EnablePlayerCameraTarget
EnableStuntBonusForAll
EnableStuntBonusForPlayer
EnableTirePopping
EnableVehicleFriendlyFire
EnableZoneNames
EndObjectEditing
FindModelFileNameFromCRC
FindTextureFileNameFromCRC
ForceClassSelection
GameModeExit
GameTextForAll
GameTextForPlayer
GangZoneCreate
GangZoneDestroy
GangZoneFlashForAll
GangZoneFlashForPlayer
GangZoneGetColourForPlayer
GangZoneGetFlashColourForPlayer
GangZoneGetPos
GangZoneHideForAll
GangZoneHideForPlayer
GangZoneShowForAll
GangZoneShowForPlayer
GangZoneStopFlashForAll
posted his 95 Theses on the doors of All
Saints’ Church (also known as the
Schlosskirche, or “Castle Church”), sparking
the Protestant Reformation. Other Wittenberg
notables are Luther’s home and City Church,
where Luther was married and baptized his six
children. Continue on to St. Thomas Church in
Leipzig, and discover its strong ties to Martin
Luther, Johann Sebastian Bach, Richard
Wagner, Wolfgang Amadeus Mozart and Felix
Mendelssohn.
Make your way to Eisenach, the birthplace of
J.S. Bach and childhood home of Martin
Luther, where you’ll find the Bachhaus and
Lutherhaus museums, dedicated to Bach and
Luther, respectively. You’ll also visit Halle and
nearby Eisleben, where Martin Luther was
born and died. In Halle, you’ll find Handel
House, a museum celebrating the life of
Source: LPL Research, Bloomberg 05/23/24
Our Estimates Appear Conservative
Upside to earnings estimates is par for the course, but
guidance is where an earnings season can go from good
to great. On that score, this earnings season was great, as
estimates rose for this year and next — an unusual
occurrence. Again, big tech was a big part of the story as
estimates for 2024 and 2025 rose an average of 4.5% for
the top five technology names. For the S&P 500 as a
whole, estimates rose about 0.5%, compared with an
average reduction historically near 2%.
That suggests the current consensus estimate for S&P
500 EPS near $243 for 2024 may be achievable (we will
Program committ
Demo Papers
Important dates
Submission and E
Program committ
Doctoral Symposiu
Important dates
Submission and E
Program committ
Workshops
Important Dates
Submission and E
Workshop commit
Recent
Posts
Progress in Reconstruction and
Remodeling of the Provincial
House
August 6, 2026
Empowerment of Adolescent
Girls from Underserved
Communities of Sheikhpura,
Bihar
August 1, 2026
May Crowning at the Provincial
★ ★ ★ ★ ★ ★ ★
### Work request
Starting with the first line of the entries, transcribe every line up to and including the one with "Luther, where you’ll find the Bachhaus and".

### Response box
EnablePlayerCameraTarget
EnableStuntBonusForAll
EnableStuntBonusForPlayer
EnableTirePopping
EnableVehicleFriendlyFire
EnableZoneNames
EndObjectEditing
FindModelFileNameFromCRC
FindTextureFileNameFromCRC
ForceClassSelection
GameModeExit
GameTextForAll
GameTextForPlayer
GangZoneCreate
GangZoneDestroy
GangZoneFlashForAll
GangZoneFlashForPlayer
GangZoneGetColourForPlayer
GangZoneGetFlashColourForPlayer
GangZoneGetPos
GangZoneHideForAll
GangZoneHideForPlayer
GangZoneShowForAll
GangZoneShowForPlayer
GangZoneStopFlashForAll
posted his 95 Theses on the doors of All
Saints’ Church (also known as the
Schlosskirche, or “Castle Church”), sparking
the Protestant Reformation. Other Wittenberg
notables are Luther’s home and City Church,
where Luther was married and baptized his six
children. Continue on to St. Thomas Church in
Leipzig, and discover its strong ties to Martin
Luther, Johann Sebastian Bach, Richard
Wagner, Wolfgang Amadeus Mozart and Felix
Mendelssohn.
Make your way to Eisenach, the birthplace of
J.S. Bach and childhood home of Martin
Luther, where you’ll find the Bachhaus and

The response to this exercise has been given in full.